[Selected passage]
In Part 3 I showed why the patient with amblyopia has visual deficits beyond visual acuity. For many years behavioral optometrists referred to vision as a learned process, and some teachers such as Susan Schocket readily grasp the significance of this to education. Given that vision scientists have defined amblyopia as a developmental disorder of spatial vision, it simply isn’t good enough to judge a “cure” for the condition based on sharper sight that enables identifying smaller letters on or near the 20/20 line of an eye chart.
If we practice what we preach, then the most effective way to treat amblyopia should be the same way we approach developmental disorders. The approach at we take clinically to delays in visual development are not to emphasize more traditional “eyeball stuff” like focusing and eye tracking. It’s to emphasize visual processing or perception and cognition (a tip of the cap here to the incomparable therapy team of Linda & Bob Sanet). And sure enough, vision science now supports that the key component of improvement in amblyopia therapy comes through perceptual learning. The year was 2006 when Dr. Jeff Cooper joined me for a Symposium at the American Academy of Optometry on the applications of computers to vision therapy. I served as the editor for a series of papers for OEP on the subject, one key set written by Dr. Bill Ludlam on the Optimum System for amblyopia therapy, and the other by Dr. Cooper. I asked Jeff to send me his slides in advance for the Symposium, and when I opened his email I called him in a panic because one of the key slides looked like machine language.

I was soon to learn that this was only one of 12 programs that were part of the new Amblyopia iNet Program. As soon as we began to use it, the program’s utility in aiding perceptual learning was immediately evident. So much so, that we began using the program for children who had learning issues even in the absence of amblyopia.

[Your instructions]
Repeat the passage on amblyopia therapy word for word, between "In Part 3 I" and "an eye chart.", inclusive.

[Data under study]
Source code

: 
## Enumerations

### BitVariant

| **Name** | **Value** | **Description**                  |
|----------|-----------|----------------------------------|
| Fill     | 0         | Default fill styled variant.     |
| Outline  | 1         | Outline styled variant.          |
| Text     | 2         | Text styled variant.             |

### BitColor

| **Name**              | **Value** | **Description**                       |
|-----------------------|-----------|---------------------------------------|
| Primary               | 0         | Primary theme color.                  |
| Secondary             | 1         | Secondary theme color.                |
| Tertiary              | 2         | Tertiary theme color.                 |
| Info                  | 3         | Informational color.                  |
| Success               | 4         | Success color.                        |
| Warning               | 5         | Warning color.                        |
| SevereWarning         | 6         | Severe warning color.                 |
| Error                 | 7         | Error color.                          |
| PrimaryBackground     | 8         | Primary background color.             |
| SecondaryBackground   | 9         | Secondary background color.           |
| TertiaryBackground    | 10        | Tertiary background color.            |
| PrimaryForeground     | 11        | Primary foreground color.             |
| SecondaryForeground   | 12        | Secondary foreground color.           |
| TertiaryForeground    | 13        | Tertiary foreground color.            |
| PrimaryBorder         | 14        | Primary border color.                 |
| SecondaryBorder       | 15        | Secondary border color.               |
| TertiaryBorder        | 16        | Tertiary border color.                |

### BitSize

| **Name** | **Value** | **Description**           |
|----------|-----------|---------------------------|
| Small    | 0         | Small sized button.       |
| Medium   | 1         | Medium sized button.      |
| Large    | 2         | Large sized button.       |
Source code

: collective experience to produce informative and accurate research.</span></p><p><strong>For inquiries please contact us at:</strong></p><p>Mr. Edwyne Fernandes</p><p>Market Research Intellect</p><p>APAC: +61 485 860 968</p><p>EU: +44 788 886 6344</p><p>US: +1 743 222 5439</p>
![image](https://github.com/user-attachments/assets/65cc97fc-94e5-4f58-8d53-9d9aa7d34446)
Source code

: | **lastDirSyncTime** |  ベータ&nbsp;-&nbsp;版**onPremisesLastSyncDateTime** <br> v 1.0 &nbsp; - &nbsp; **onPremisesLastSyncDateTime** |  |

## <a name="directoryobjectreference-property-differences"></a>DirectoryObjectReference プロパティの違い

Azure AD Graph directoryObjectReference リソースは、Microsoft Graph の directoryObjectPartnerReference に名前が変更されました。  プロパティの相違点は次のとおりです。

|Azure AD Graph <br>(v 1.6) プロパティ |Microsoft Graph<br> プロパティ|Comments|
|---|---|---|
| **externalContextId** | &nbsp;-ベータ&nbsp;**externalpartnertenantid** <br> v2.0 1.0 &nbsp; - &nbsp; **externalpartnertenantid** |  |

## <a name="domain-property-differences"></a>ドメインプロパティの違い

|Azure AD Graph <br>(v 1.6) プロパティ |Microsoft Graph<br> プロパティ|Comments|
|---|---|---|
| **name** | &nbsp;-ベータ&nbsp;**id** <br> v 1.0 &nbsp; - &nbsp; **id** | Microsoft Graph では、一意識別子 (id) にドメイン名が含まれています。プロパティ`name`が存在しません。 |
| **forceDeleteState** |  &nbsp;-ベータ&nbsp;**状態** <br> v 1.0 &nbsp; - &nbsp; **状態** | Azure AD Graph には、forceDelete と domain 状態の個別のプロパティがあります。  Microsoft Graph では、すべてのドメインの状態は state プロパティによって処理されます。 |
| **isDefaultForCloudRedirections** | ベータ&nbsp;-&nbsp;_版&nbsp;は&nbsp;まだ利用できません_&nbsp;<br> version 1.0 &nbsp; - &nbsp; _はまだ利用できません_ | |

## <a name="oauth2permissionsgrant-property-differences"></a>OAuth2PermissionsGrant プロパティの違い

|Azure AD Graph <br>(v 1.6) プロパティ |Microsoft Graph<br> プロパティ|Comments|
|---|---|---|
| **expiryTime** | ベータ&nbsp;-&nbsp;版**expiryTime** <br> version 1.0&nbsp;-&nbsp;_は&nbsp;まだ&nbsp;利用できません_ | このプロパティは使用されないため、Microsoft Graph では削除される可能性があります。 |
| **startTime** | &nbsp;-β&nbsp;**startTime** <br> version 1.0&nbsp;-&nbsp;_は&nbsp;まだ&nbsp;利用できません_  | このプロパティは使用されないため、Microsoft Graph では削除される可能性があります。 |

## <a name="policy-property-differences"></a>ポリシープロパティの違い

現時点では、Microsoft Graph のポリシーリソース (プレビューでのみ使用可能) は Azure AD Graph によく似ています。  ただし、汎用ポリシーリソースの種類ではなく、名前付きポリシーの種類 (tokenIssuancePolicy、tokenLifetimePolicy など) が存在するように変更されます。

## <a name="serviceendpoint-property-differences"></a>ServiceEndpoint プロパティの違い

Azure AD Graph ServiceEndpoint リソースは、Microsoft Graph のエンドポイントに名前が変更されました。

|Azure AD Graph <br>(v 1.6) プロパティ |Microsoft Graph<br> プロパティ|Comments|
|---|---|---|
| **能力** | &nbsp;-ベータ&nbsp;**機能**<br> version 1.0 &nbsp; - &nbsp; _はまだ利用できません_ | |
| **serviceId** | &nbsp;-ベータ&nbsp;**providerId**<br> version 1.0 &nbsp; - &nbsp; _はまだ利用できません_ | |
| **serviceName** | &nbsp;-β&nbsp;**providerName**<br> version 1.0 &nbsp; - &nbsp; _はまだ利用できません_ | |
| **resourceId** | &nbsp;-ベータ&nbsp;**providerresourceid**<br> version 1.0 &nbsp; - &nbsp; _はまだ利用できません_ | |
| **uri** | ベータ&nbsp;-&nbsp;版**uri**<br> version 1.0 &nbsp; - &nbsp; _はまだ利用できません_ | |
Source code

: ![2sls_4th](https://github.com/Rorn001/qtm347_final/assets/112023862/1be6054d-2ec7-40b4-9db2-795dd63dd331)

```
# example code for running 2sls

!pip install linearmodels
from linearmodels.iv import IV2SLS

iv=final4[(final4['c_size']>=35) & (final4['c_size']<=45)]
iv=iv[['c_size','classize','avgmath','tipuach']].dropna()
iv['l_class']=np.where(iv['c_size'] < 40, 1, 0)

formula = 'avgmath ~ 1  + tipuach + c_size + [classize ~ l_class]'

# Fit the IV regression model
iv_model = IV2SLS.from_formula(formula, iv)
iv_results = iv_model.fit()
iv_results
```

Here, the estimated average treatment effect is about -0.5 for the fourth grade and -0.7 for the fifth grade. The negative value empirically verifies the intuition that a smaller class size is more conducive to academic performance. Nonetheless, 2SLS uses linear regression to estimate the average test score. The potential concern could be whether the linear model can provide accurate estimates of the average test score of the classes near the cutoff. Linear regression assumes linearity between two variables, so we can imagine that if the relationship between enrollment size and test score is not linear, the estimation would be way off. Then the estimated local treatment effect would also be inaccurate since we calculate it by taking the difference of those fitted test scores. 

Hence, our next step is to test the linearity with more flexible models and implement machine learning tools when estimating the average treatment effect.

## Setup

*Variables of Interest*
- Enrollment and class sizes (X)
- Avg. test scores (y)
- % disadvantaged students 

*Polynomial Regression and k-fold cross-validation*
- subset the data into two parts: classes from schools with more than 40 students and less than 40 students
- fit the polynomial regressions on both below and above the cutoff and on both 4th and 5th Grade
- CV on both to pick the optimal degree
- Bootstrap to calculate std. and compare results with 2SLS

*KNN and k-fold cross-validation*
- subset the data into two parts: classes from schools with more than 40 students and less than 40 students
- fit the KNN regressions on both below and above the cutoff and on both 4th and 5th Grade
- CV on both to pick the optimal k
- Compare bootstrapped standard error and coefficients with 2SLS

[Written response]
In Part 3 I showed why the patient with amblyopia has visual deficits beyond visual acuity. For many years behavioral optometrists referred to vision as a learned process, and some teachers such as Susan Schocket readily grasp the significance of this to education. Given that vision scientists have defined amblyopia as a developmental disorder of spatial vision, it simply isn’t good enough to judge a “cure” for the condition based on sharper sight that enables identifying smaller letters on or near the 20/20 line of an eye chart.